++++ MATERIAL SHOWN ++++
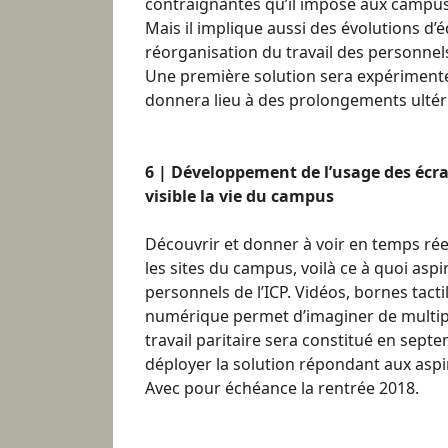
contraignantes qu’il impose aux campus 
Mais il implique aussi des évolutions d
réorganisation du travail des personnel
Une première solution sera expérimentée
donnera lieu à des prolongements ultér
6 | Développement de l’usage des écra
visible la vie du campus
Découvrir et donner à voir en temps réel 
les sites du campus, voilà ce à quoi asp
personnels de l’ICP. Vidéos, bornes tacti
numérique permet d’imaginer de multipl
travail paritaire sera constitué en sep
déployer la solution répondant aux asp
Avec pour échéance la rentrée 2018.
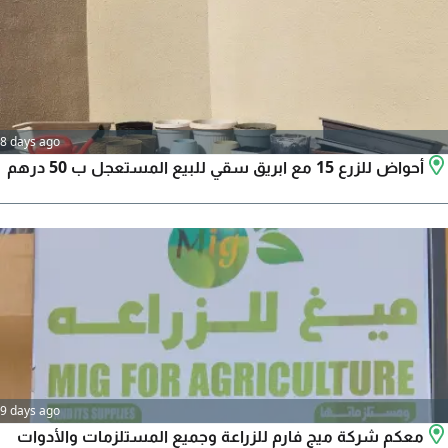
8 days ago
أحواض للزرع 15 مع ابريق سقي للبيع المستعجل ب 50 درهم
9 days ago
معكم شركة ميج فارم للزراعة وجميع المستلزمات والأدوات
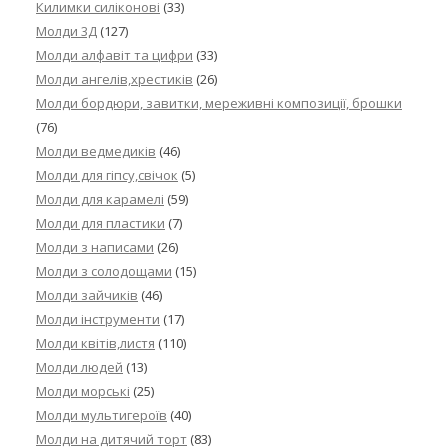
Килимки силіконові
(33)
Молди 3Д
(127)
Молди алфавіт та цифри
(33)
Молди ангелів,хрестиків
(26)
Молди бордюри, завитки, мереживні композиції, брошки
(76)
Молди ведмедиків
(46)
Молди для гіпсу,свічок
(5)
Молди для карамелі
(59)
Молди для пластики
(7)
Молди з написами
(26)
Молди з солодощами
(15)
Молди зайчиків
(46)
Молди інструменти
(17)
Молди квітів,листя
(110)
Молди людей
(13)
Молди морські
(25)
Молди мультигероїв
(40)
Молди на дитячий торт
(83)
++++
++++ MATERIAL SHOWN ++++
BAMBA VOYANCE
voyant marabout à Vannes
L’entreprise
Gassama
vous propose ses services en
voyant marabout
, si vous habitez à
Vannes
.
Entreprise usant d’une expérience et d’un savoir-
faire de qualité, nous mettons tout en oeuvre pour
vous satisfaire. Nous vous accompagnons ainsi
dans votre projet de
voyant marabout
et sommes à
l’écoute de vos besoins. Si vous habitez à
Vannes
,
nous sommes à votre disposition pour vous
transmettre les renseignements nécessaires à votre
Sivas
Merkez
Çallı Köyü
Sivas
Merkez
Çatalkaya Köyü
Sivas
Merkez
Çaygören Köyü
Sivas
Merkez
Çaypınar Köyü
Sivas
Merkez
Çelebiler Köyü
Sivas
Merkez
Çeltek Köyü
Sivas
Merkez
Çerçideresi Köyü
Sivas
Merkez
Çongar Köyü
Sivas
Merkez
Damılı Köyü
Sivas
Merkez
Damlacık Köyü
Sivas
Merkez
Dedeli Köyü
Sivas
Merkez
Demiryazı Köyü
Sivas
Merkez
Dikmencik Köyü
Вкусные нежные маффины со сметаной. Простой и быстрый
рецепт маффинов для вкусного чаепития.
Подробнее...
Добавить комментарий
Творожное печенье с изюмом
++++
++++ MATERIAL SHOWN ++++
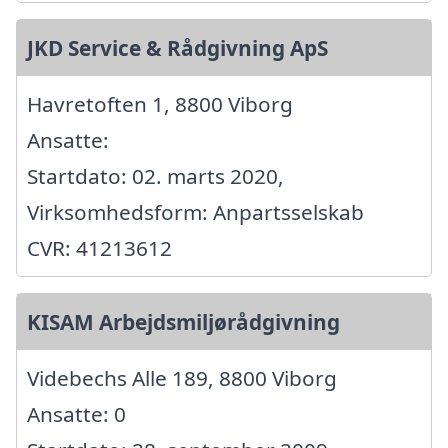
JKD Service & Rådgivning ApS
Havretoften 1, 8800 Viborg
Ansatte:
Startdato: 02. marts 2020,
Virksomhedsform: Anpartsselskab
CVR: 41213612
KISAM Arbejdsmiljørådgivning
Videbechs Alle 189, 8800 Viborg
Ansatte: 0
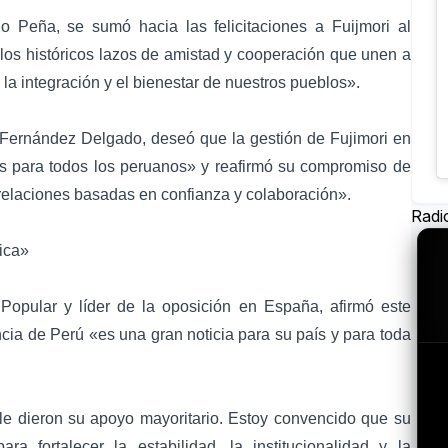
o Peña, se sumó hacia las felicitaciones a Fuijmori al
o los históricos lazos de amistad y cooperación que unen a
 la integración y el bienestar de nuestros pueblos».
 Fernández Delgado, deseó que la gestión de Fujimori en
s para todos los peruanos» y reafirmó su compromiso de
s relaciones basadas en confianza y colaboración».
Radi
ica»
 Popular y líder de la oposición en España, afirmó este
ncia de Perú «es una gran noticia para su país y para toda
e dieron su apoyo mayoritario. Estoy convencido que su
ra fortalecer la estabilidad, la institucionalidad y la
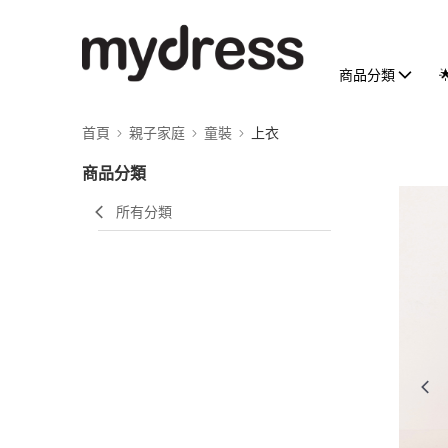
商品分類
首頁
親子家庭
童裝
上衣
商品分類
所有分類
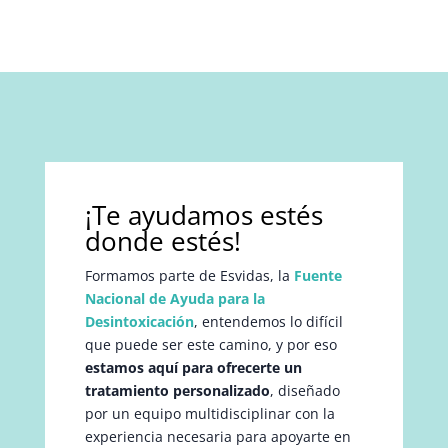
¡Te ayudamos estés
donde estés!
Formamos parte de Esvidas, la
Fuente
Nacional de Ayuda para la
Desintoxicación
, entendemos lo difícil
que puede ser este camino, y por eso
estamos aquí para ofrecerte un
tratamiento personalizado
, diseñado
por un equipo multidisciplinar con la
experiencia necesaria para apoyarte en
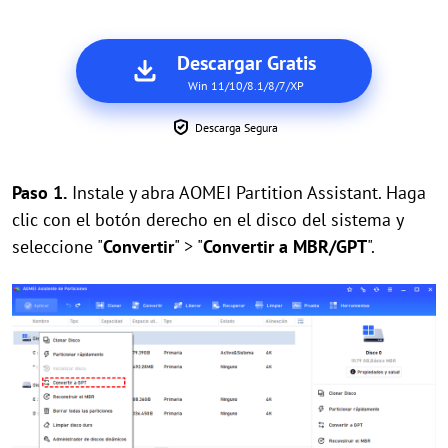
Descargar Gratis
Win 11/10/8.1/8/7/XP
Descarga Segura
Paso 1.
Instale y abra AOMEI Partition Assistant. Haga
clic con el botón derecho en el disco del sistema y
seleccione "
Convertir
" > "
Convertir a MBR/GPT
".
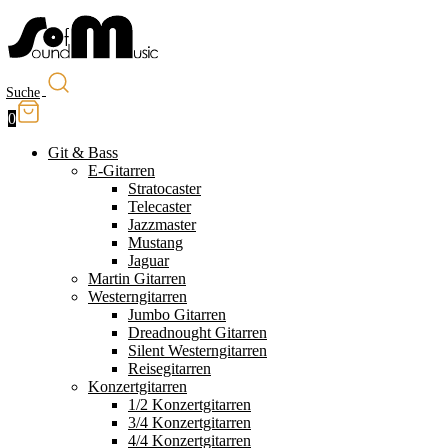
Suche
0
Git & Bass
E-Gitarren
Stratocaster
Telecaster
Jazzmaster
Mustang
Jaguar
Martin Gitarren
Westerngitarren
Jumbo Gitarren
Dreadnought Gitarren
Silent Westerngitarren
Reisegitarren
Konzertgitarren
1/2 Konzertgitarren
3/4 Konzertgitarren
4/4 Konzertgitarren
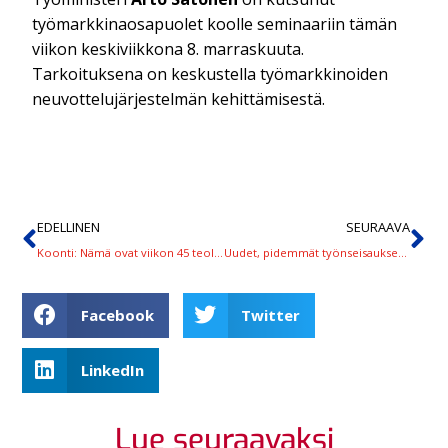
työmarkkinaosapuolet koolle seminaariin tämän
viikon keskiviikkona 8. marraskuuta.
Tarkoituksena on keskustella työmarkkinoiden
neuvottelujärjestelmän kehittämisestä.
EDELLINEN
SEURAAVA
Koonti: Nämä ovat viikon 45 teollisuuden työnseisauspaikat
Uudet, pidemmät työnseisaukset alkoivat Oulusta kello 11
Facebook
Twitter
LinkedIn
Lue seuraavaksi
++++
--- ASSIGNMENT ---
Copy out the lines of the items above again word for word, from the line with "contraignantes qu’il impose aux campus" to the line with "personnels de l’ICP. Vidéos, bornes tacti", including both of those lines.

--- OUTPUT FOR THIS EXERCISE ---
contraignantes qu’il impose aux campus 
Mais il implique aussi des évolutions d
réorganisation du travail des personnel
Une première solution sera expérimentée
donnera lieu à des prolongements ultér
6 | Développement de l’usage des écra
visible la vie du campus
Découvrir et donner à voir en temps réel 
les sites du campus, voilà ce à quoi asp
personnels de l’ICP. Vidéos, bornes tacti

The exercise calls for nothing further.